### Passage provided
At NIDA’s 2024 Graduation event, Honorary Master of Fine Art recipient and award-winning playwright Suzie Miller gave a beautifully inspirational speech to the graduating cohort upon receiving her award. Suzie has kindly permitted NIDA to share the speech so all students, faculty and friends may also experience her heartfelt and encouraging words.
SUZIE MILLER: NIDA Graduates gathered here today: You have spent the years up until now working towards this day, and I congratulate you all and offer some thoughts.
I want you to deeply know that your time at NIDA, without you necessarily being aware of it, has profoundly changed you and provided you with world class skills that will be with you for all time.
The toolbox you now take into the world is a uniquely special artistic one that will not only enrich you all going forward, it will also enrich audiences and those who experience your talent. This can amount to a great many people, and therefore a great deal of influence.
The creative industries you will be engaged with are one of the few industries that have been around for all time. You are about to join such an industry, as a professional, as an Australian graduate, as someone that the National Institute of Dramatic Art here in Sydney has placed great belief in. Wherever you work in the world, wherever your work is seen in the world, whatever. heights you rise to, you bring your own unique set of skills, talents and perspectives with you. It is your instrument of engagement.
And so, I want to impress upon you that with such an instrument, with such influence also comes great responsibilities:
You have a responsibility to nurture and protect your talent, your creative flame. To stand up for it, to keep it strong, and to not be compromised in what you know to be true for you.
In order to do that, you leave today with a unique point of difference that is your own truth about the world. If art is about anything it is about that truth. What defines you? What values do you bring with you? What is unique about you, what made you, where do you come from, what has your cultural experience has been? And most importantly what is your voice?
Your voice is that inner self which tells you what your truth is, what you agree with and what you disagree with. It is what embarrasses you, keeps you vulnerable, what you kept to yourself as a teenager, what you had to navigate to become yourself. It is also the source of your talent and the narrative that has brought you to this moment. It is what NIDA saw in you on that first day you when you auditioned or interviewed to be here, it is what your teachers have been sparked, by it is what the globe NEEDS to hear from you. It is what at least one unknown person in an audience will be electrified and changed by knowing.

In a world where fame, glamour and money are often attached to the creative industries, I implore you to know that your voice, your talent is so much more than such things. There will be times where you are rejected, not chosen, where you miss out and where you will feel that the life of an artist is a terrible, gruelling and challenging thing. In those days particularly, I ask you to fan the very flame that you feel today, your passion for wanting to tell stories, create characters, design worlds. Lean into community, remind yourself what is valuable to you, and why. Fortify yourself and your voice by art itself. Find mentors, keep in touch with your alumni and teachers, remind yourself that as a member of an arts community there is great generosity that you can lean into, and that you must reach out with. You have been taught this generosity of ideas and collaboration at a worldclass instructions that values both.

### Data lines

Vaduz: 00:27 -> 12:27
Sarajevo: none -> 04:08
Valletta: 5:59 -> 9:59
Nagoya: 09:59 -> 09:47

### Prompt
Write out word for word the stretch of the graduation speech above starting with "The creative industries you" and going on through "true for you.".

### Problem solution
The creative industries you will be engaged with are one of the few industries that have been around for all time. You are about to join such an industry, as a professional, as an Australian graduate, as someone that the National Institute of Dramatic Art here in Sydney has placed great belief in. Wherever you work in the world, wherever your work is seen in the world, whatever. heights you rise to, you bring your own unique set of skills, talents and perspectives with you. It is your instrument of engagement.
And so, I want to impress upon you that with such an instrument, with such influence also comes great responsibilities:
You have a responsibility to nurture and protect your talent, your creative flame. To stand up for it, to keep it strong, and to not be compromised in what you know to be true for you.